Being told you need to take time out of your busy week to return your vehicle to a dealer to have recall work carried out can be a real pain. But having to return it for a recall that’s been announced to fix a balls-up in the first recall is a major PITA.
That’s the situation hundreds of thousands of Ranger pickup owners now find themselves in after Ford discovered that earlier recall work may not have been carried out correctly. The problem stems from remedial work carried out on 2004-2006 Rangers which were recalled in 2017-18 to have their potentially dangerous Takata airbag inflators replaced. The original inflators were at risk of rupturing in normal driving and causing injury to drivers.
But now Ford has discovered during an audit of the recall work that some official Ford dealership technicians and authorized third-party mobile repairers could have messed up the installation of the new inflators, which might mean the airbags don’t deploy in an accident.

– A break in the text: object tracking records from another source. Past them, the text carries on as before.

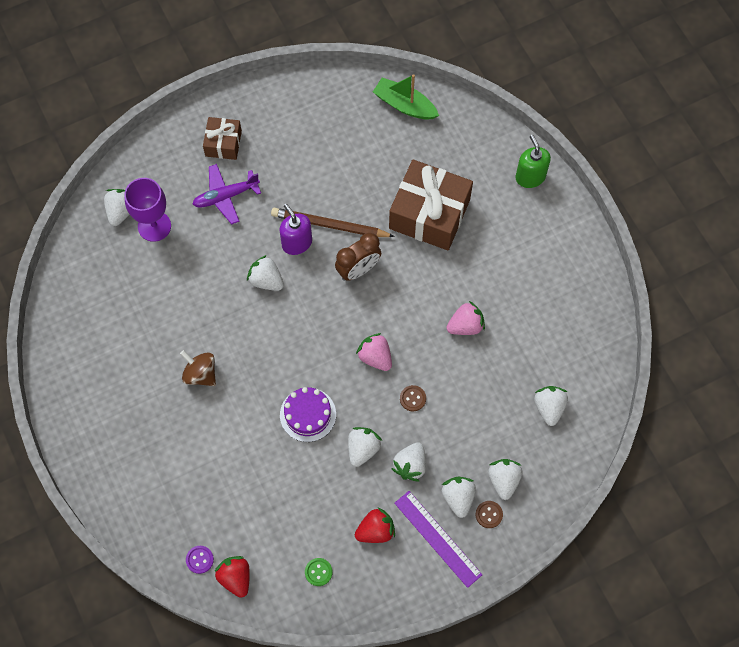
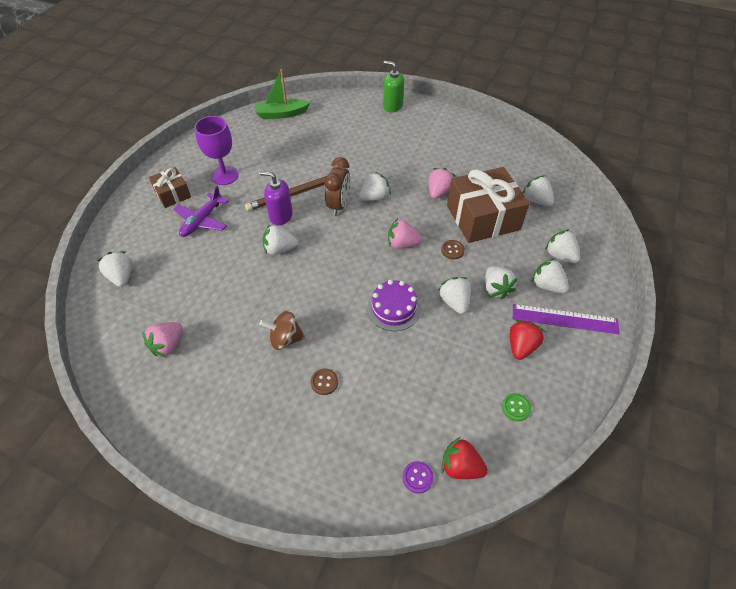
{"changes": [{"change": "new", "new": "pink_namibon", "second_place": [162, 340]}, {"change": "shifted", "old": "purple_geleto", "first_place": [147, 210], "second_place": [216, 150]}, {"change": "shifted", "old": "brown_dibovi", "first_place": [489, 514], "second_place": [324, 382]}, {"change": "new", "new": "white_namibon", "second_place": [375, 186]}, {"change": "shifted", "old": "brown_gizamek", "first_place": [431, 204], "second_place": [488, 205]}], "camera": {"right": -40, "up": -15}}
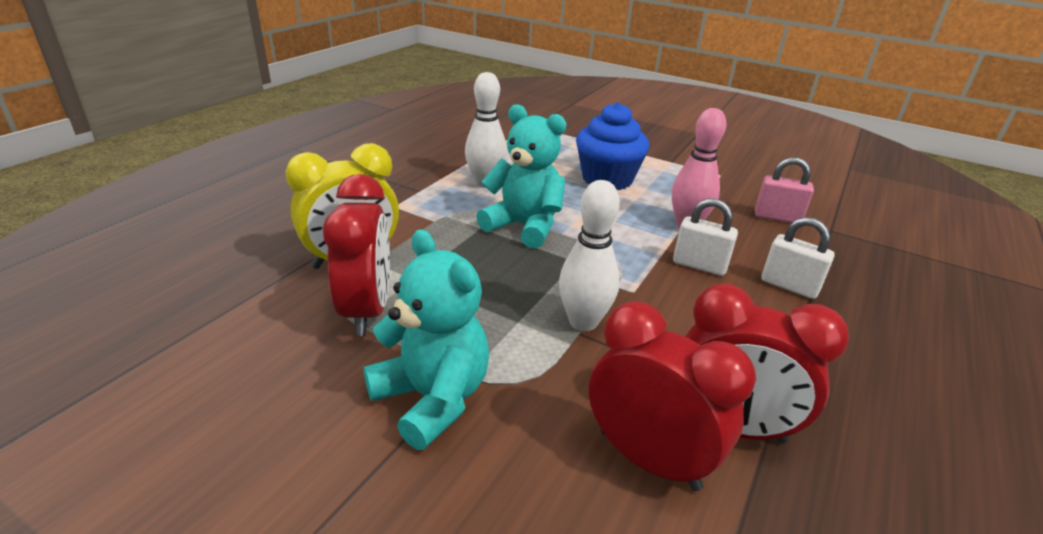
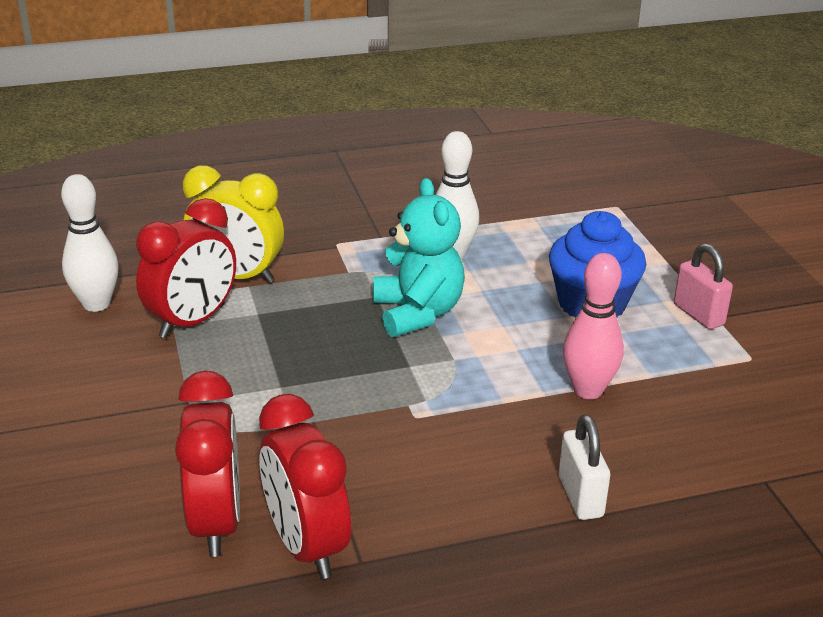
{"changes": [{"change": "shifted", "old": "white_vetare", "first_place": [589, 255], "second_place": [90, 243]}, {"change": "shifted", "old": "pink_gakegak", "first_place": [784, 190], "second_place": [703, 286]}, {"change": "gone", "old": "turquoise_nibefek", "first_place": [426, 339]}, {"change": "gone", "old": "white_gakegak", "first_place": [705, 237]}], "camera": {"right": 45, "up": 0}}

Related: Ford Recalls 2023 Bronco, Ranger After Wheel Falls Off, Allegedly Hits Another Vehicle
Ford had supplied the technicians tasked with swapping the inflators with service instructions and a diagram explaining how to carry out the work, but those who were found to have mis-installed the inflators told Ford they hadn’t bothered to read those instructions before making the swap.
Ford has so far only identified eight Rangers whose inflators have been installed incorrectly, but that was enough to trigger a recall for all of the trucks that had previously been updated as a result of the first recall. That means 231,942 Rangers built between 2004-06 will have to return to dealerships for another round of surgery.
Still, it could be worse. At least Ford hasn’t told Ranger owners to not drive their cars while they wait for the fix. This week BMW issued a do-not-drive order for 90,000 older models in the U.S. still fitted with faulty Takata airbags despite the automaker issuing a recall in 2016.